Good point Geoff you are sure right


----------



## andytheplumber (Feb 3, 2009)

mine is ok,the man who welded it as plated it at 150kilos


----------



## Guest (Feb 3, 2009)

Sorry, but just think about the forces involved in any possible jack knife situation 
And not to forget that any tow bar now needs to be Type approved.
If it is type approved then maybe it is safe enough, but I would seriously question it


----------



## andytheplumber (Feb 3, 2009)

towtal do the same,when we went down for the steel one..I will never use it as a towbar its just protection from getting it up the rear and when the ladder is down it used to hit the rear light -not now though..


----------



## andytheplumber (Feb 3, 2009)

fellow members have scared me,I agree that a steel one would be stronger but my alloy one has been flated at 150kilo-For example the man from preston-will he plate his?What if the worst was to happen,do I have a claim?


----------



## Geoff.W (Feb 3, 2009)

Hi Andy. Sorry if I've scared you that wasn't my intention. I would like to say I was talking in general terms and not having seen yours its impossible to make a judgement, and it may well be constructed in a way that makes it suitable. I would think that if you are not using it for any heavy duty work you would have nothing to worry about.

I am confused as to how the "plating" figure of 150Kg was arrived at. I would have thought that if it was a "one off", then no testing would have been done. I would also like to add that the load rating on towbars (usually 75Kg) is the static load, the dynamic load (the load applied in use, ie. trailer bouncing and pushing) is often many times greater than this. A towbar with a load rating of 150Kg should be able, I would have thought, to stand a actual loading of 600-700Kg or greater.

Finally, it is many years since I studied this, so while the the general principles are correct the figures are probably wildly inaccurate, they are used as, I think, the simplest way of illustrating the point.


----------



## Guest (Feb 3, 2009)

andytheplumber said:


> I will never use it as a towbar its just protection from getting it up the rear and when the ladder is down it used to hit the rear light -not now though..

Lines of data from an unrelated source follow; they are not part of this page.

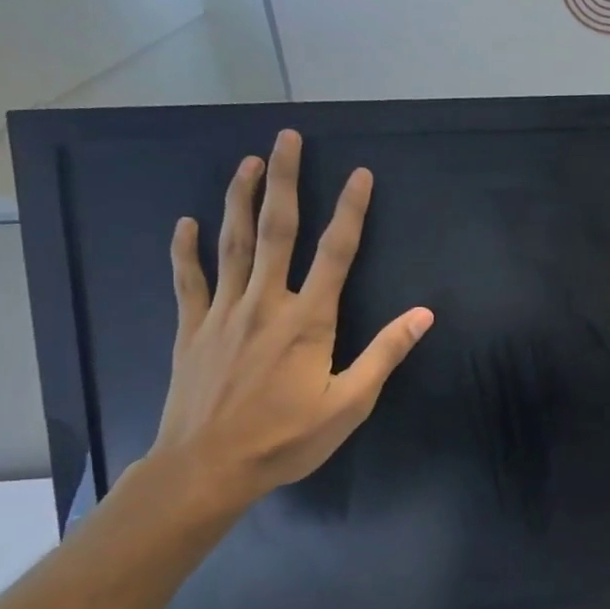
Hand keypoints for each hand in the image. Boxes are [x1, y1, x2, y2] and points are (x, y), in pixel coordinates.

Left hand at [148, 129, 432, 511]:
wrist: (207, 469)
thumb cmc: (287, 439)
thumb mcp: (350, 403)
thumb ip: (385, 353)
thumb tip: (424, 314)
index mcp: (308, 320)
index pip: (335, 252)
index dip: (350, 211)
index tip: (360, 175)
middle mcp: (265, 303)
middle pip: (276, 230)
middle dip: (285, 181)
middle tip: (286, 139)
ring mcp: (223, 313)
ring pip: (232, 244)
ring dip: (240, 199)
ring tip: (247, 162)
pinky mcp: (192, 330)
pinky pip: (188, 281)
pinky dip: (185, 250)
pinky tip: (185, 223)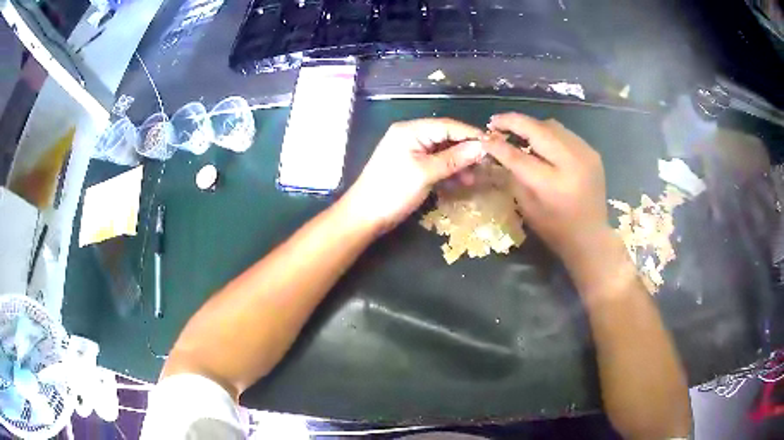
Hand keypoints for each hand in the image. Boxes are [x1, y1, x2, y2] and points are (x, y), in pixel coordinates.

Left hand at [344, 118, 484, 232]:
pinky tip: (461, 181)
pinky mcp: (412, 167)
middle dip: (466, 150)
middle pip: (445, 137)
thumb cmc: (392, 191)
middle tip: (487, 162)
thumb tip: (481, 148)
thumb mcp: (425, 173)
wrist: (364, 216)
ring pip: (442, 152)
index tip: (492, 144)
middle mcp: (411, 136)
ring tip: (476, 176)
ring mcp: (411, 152)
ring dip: (459, 163)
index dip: (470, 134)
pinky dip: (448, 171)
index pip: (447, 126)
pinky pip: (435, 164)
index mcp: (410, 131)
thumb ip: (454, 159)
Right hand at [481, 113, 611, 262]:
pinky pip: (565, 133)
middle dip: (513, 122)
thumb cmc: (556, 230)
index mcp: (553, 185)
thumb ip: (515, 176)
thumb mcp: (528, 208)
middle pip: (538, 130)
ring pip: (552, 126)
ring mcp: (586, 154)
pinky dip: (548, 134)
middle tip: (496, 122)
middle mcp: (572, 164)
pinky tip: (540, 143)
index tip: (483, 137)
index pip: (519, 157)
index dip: (499, 145)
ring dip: (532, 126)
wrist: (591, 237)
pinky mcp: (592, 152)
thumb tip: (499, 149)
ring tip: (517, 132)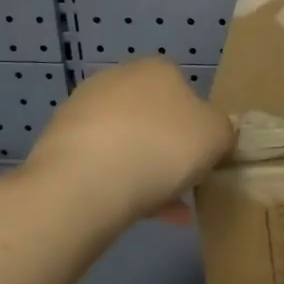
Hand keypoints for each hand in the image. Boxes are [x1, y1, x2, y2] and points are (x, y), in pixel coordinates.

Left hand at [23, 59, 235, 225]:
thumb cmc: (162, 148)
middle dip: (168, 147)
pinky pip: (102, 163)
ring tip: (166, 210)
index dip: (198, 124)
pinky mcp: (60, 143)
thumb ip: (223, 130)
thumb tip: (214, 133)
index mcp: (157, 69)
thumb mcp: (217, 136)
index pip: (185, 89)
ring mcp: (83, 110)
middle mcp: (118, 79)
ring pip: (127, 142)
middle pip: (153, 116)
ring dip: (146, 169)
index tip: (203, 155)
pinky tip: (139, 214)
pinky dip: (121, 184)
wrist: (85, 183)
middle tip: (184, 181)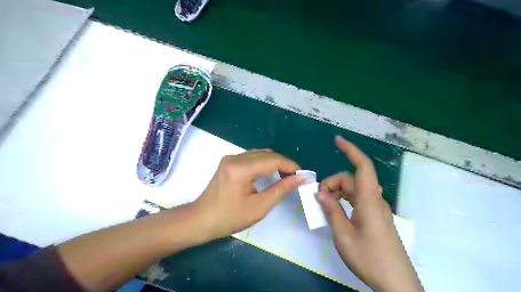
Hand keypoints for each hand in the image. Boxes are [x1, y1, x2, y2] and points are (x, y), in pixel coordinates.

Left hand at [192, 149, 305, 239]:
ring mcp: (230, 158)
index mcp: (241, 169)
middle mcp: (235, 157)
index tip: (302, 175)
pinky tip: (270, 172)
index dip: (290, 165)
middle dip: (284, 163)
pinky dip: (264, 163)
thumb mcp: (259, 207)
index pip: (272, 160)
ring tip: (285, 175)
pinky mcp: (229, 161)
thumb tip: (299, 178)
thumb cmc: (229, 218)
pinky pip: (252, 157)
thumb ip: (281, 190)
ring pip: (260, 153)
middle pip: (267, 154)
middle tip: (295, 177)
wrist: (201, 219)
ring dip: (274, 162)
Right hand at [313, 135, 422, 291]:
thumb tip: (320, 193)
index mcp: (368, 201)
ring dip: (337, 193)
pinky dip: (343, 201)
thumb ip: (331, 210)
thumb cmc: (370, 258)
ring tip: (324, 207)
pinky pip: (357, 200)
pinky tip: (335, 212)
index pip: (362, 167)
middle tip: (318, 200)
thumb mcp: (343, 236)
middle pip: (351, 180)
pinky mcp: (375, 216)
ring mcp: (376, 208)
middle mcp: (374, 200)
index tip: (337, 140)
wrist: (397, 284)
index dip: (350, 150)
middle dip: (332, 184)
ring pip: (353, 190)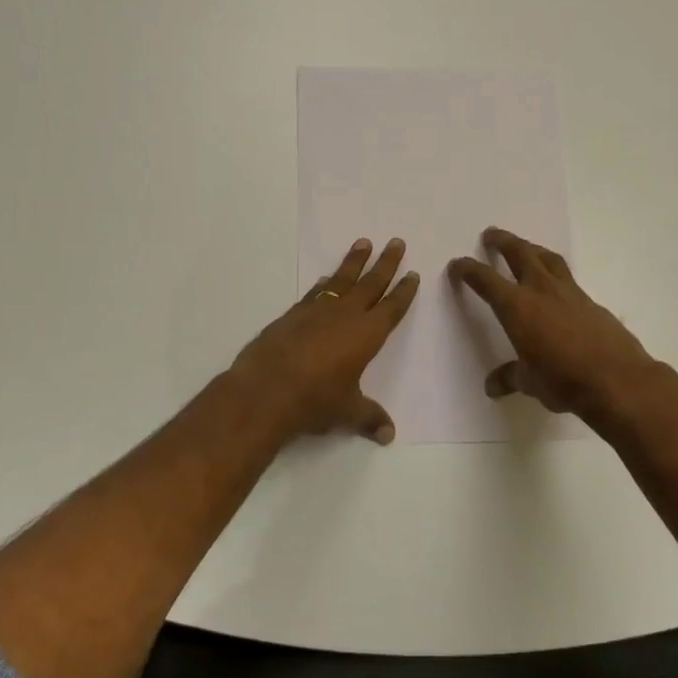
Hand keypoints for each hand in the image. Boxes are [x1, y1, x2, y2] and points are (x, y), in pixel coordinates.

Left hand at [230, 238, 419, 444]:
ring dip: (354, 261)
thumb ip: (369, 418)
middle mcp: (345, 315)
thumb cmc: (315, 400)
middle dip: (386, 263)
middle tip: (396, 242)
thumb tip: (388, 436)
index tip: (412, 274)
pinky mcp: (293, 314)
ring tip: (364, 243)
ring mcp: (317, 311)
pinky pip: (315, 291)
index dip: (404, 291)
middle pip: (372, 283)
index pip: (392, 307)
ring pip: (342, 279)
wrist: (265, 390)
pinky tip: (326, 278)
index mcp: (367, 334)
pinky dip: (325, 283)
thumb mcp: (347, 412)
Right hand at [448, 227, 657, 426]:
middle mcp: (541, 291)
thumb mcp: (530, 382)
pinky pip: (569, 279)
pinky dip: (557, 274)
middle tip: (491, 234)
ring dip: (533, 249)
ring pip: (548, 259)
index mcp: (517, 307)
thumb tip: (493, 385)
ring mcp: (570, 293)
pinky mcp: (592, 303)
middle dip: (503, 242)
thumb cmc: (563, 381)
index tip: (458, 264)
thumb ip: (511, 377)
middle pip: (520, 254)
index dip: (469, 270)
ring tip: (526, 247)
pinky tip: (557, 287)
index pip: (486, 280)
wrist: (617, 379)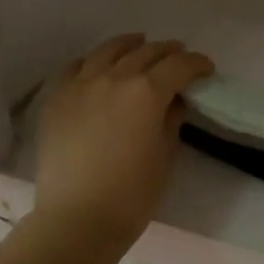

If you are not going to tow with it and rather use it for a M/C carrier, I would not worry at all.
I have often thought of fitting a alloy real bumper for protection and this could easily double up as a M/C carrier.
On my previous Hymer, there was one fitted and it was steel


----------



## TWS (Feb 4, 2009)

I was thinking of a lightweight towbar, but from what has been said I'm gonna take the extra weight and go for steel, I'm not too techy and was only thinking about the extra weight and just presumed that the lightweight would do the job as the the steel. Good information, thanks.

Regards Tom


----------



## andytheplumber (Feb 4, 2009)

THATS A RELEIF,,I dont know how my welder manny came to the 150kg figure,he makes alloy floats for artic lorrys so I dinna ken....maybe it was a plate for something else but as I said its just for protection-towtals effort was just bolted onto the extentions but the alloy goes right back to the tranny chassis...andy
P.S- the cover  is coming off next week in preperation for the glentress meet.


----------



## andytheplumber (Feb 4, 2009)

*****,I wasnt impressed with towtal either..if you ever see the m/h the extentions are made of kitkat foil..thats maybe why I took action and upgraded..the van is sunlight by dethleffs. When I got it from lazydays I knew I woudnt be back-Have you been to their workshop!As for towtal I asked for a towbar grade bumper and for the future bolting of a ball and thats what I got for 250.the wiring was already done by me..


----------



## bevo (Feb 5, 2009)

*towbars*

hi 
   i bought a towbar from towtal for my previous motorhome, it was to carry a motorscooter, they asked me how heavy the scooter was (100 kilos) and plated the towbar acordingley.
 must say the towbar went back to the rear suspension and chassis.
  towtal's customer service isn't very good.
guy came in while i was there he phoned up, they said his hehicle was ready turned out it wasn't, no appolagy just come back tommorrow.
   i waited all day for mine to be fitted (08.30 till 19.30)
motorhome dealers came and went and seemed to have priority.

live long and prosper


----------